Em que pese o bem elaborado trabalho do sempre brilhante e competente Advogado da União, meu particular amigo, Professor Oswaldo Othon de Pontes Saraiva Filho, a invocação da Lei nº 6.894/94 não tem o condão de afastar o desvio de finalidade.

Como é elementar em Direito Administrativo, o desvio de finalidade detecta-se pelo exame da motivação do ato. No caso sob estudo, onde estão as motivações para aumentar o IOF? Na cabeça do senhor Presidente da República? Nos textos dos Decretos retro mencionados não estão, e nem se descobrem.

Ora, o que não está no texto normativo não está no mundo jurídico. Se o governo federal pode invocar motivações que não estão nos textos, para tentar justificar o caráter regulatório dos aumentos tributários, segue-se que os autores das Adins, também, podem invocar as declarações do senhor Ministro da Fazenda no sentido que de que majorações visaram compensar a perda da arrecadação da CPMF, por ter sido frustrada a sua esperada prorrogação.

Objetivo do exercício → No texto sobre o aumento do IOF, troque "governo federal" por "Poder Executivo" e transcreva a parte que começa em "Ora, o que não" e segue até "sua esperada prorrogação.".

Material apresentado →
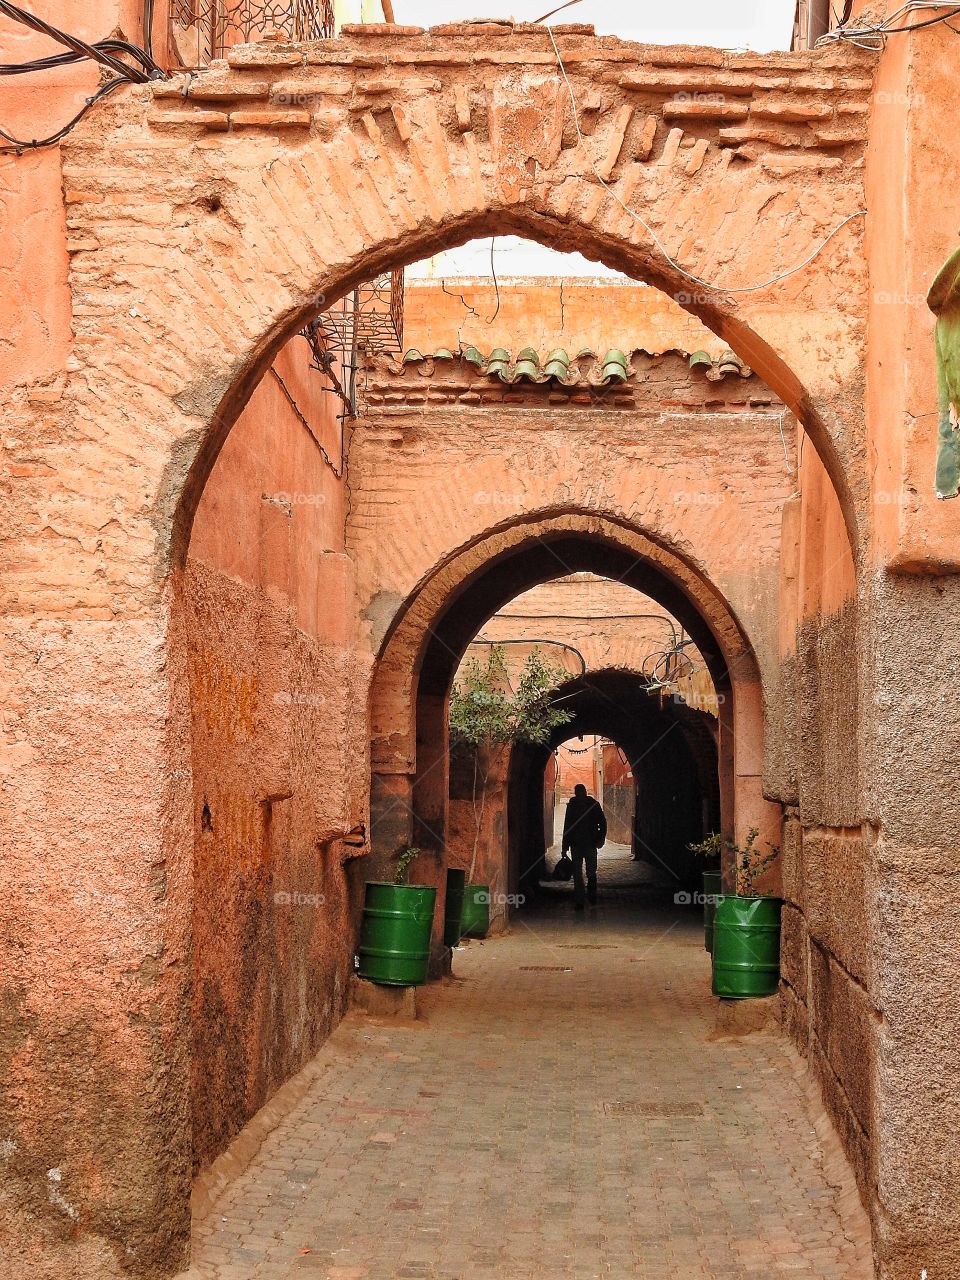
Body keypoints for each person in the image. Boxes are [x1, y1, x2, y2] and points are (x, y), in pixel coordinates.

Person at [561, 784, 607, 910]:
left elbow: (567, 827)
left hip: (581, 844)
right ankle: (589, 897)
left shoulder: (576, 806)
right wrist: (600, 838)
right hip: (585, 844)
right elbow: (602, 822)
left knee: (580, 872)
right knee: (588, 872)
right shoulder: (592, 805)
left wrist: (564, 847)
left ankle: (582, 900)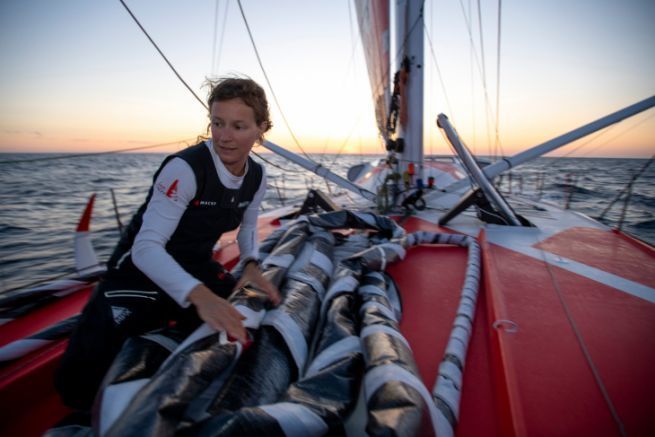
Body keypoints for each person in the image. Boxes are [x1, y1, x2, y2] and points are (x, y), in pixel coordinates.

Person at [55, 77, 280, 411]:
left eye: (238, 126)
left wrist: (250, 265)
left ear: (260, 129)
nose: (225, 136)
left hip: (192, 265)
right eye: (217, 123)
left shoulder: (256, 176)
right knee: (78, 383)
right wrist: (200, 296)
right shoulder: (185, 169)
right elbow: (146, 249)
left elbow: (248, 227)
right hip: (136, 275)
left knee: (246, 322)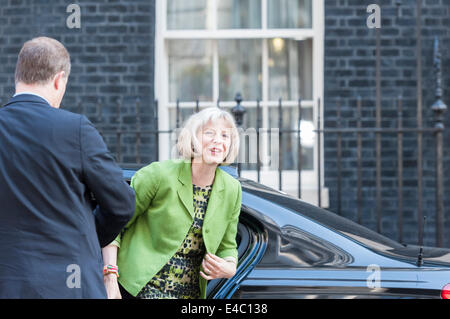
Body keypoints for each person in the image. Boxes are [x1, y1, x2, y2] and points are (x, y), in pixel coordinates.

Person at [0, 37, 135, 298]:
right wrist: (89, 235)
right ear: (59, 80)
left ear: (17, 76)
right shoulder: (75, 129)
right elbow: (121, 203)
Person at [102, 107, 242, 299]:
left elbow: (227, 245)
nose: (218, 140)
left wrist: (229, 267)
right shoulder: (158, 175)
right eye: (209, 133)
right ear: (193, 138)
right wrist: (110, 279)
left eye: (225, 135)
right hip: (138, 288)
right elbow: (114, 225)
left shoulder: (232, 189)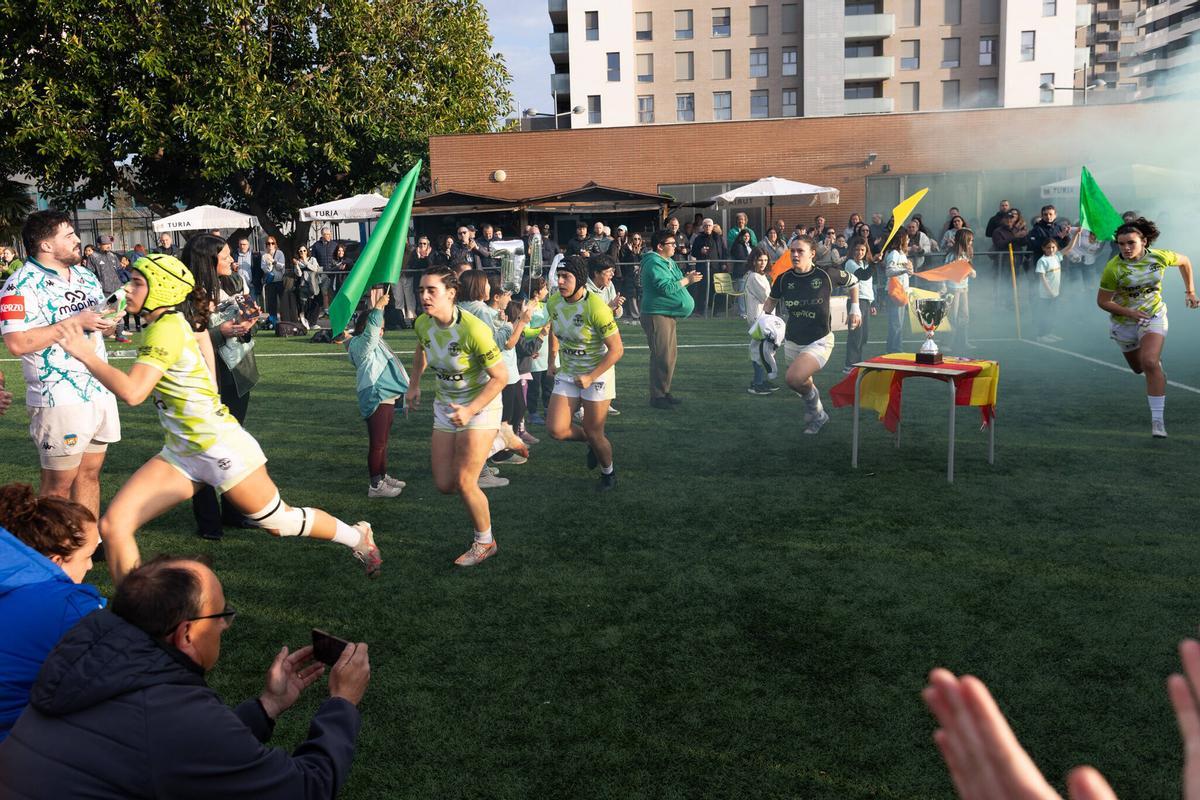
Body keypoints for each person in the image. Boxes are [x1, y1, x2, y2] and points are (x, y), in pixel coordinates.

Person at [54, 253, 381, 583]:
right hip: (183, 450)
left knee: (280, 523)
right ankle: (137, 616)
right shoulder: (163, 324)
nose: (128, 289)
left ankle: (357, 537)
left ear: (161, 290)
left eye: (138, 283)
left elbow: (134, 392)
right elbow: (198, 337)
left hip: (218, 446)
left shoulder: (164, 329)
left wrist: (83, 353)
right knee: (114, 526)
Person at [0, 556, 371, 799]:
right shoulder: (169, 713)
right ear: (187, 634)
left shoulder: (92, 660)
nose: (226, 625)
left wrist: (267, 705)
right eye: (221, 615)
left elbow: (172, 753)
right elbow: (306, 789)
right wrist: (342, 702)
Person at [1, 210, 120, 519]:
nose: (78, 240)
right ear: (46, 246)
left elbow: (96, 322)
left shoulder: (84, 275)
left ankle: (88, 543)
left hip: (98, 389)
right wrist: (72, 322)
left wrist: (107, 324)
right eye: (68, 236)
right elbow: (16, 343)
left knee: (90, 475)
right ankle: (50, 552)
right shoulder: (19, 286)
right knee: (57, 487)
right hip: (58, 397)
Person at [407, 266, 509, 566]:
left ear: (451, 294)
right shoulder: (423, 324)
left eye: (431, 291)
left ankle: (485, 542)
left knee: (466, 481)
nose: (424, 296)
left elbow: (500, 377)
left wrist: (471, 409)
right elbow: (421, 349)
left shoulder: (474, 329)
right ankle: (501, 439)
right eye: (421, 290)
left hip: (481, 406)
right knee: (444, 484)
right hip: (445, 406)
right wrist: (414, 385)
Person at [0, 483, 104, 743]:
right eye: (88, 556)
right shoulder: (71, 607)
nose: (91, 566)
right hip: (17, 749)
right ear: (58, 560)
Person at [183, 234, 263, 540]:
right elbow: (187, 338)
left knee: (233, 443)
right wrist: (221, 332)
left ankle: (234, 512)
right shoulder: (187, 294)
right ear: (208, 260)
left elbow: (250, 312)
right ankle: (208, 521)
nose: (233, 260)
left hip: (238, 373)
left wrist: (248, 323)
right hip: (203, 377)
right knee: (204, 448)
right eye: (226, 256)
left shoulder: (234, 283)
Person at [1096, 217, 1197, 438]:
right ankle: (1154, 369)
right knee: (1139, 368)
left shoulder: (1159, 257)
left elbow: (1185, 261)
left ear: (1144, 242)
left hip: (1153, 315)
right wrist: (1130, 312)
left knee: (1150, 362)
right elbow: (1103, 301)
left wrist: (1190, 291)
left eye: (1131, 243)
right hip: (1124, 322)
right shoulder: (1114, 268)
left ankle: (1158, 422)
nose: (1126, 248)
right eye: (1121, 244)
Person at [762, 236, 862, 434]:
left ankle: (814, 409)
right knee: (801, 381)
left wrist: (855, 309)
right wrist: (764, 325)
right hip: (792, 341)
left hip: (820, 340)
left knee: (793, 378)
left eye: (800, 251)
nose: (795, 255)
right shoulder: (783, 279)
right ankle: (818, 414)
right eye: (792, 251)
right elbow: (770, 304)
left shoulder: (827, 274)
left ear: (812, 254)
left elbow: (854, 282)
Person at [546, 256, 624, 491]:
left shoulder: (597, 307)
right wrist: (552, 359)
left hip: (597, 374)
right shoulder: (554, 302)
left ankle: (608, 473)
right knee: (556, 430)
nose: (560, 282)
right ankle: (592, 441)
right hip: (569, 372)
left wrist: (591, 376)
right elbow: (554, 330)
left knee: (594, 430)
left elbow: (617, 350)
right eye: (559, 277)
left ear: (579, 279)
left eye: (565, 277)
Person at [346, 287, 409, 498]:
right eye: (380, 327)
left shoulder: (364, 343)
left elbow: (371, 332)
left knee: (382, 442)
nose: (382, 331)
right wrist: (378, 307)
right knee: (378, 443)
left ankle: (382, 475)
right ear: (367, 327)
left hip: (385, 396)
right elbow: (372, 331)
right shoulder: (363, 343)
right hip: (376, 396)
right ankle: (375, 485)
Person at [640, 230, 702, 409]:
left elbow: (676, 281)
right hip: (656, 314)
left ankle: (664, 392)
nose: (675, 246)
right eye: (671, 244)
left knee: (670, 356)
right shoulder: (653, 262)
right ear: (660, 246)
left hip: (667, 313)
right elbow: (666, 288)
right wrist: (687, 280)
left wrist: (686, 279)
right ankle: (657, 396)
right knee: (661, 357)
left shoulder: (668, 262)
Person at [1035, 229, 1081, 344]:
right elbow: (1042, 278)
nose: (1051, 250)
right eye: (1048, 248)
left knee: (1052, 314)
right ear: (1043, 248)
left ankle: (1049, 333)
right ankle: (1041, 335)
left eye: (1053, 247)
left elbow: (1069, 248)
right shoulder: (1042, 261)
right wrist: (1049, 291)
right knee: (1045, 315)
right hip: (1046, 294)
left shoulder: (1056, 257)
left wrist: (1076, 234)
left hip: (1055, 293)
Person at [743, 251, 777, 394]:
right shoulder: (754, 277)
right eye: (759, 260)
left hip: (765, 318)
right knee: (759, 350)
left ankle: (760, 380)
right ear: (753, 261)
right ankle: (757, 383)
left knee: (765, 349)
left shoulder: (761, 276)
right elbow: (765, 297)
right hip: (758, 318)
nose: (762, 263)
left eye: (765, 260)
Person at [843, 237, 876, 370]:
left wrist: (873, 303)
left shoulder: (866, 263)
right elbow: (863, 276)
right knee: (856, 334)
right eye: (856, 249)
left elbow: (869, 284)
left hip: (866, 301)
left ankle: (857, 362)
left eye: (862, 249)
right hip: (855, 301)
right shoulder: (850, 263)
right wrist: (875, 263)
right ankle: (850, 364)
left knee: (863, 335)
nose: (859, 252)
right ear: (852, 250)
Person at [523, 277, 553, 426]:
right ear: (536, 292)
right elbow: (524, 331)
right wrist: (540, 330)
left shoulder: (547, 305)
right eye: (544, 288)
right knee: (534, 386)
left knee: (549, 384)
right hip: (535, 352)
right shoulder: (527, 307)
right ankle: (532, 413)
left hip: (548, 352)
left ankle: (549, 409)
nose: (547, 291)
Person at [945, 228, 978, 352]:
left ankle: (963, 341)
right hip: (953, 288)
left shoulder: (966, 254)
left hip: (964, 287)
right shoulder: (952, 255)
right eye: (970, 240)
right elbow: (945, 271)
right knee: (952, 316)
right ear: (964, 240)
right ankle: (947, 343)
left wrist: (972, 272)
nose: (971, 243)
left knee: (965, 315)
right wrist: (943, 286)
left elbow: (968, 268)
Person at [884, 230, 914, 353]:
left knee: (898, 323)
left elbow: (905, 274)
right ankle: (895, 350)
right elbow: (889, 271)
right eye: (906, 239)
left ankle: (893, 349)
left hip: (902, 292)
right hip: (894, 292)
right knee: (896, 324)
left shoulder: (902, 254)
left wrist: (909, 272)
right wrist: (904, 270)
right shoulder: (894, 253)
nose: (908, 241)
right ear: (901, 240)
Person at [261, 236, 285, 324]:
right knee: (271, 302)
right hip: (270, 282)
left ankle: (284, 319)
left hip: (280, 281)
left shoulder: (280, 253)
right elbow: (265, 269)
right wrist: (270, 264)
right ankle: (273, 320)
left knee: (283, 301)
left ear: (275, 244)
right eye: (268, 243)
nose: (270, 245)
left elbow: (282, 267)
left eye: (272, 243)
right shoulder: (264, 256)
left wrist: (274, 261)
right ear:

Solução proposta →
Ora, o que não está no texto normativo não está no mundo jurídico. Se o Poder Executivo pode invocar motivações que não estão nos textos, para tentar justificar o caráter regulatório dos aumentos tributários, segue-se que os autores das Adins, também, podem invocar as declarações do senhor Ministro da Fazenda no sentido que de que majorações visaram compensar a perda da arrecadação da CPMF, por ter sido frustrada a sua esperada prorrogação.